How to complete this task |
Transcribe exactly everything in the data below from the line containing "responsables de serios problema" down to the line containing "dependiente del modelo.", both lines included and nothing further.

Data for review |
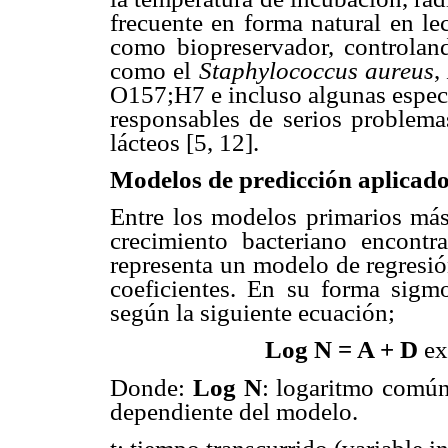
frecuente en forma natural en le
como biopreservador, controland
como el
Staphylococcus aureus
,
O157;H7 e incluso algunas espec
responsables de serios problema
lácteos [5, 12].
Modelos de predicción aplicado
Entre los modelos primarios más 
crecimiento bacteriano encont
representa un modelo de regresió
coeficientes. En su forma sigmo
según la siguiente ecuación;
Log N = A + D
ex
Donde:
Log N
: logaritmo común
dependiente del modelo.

* * *

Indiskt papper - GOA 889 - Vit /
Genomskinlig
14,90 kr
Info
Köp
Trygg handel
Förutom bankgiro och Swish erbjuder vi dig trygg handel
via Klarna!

Answer space |
responsables de serios problema
lácteos [5, 12].
Modelos de predicción aplicado
Entre los modelos primarios más 
crecimiento bacteriano encont
representa un modelo de regresió
coeficientes. En su forma sigmo
según la siguiente ecuación;
Log N = A + D
ex
Donde:
Log N
: logaritmo común
dependiente del modelo.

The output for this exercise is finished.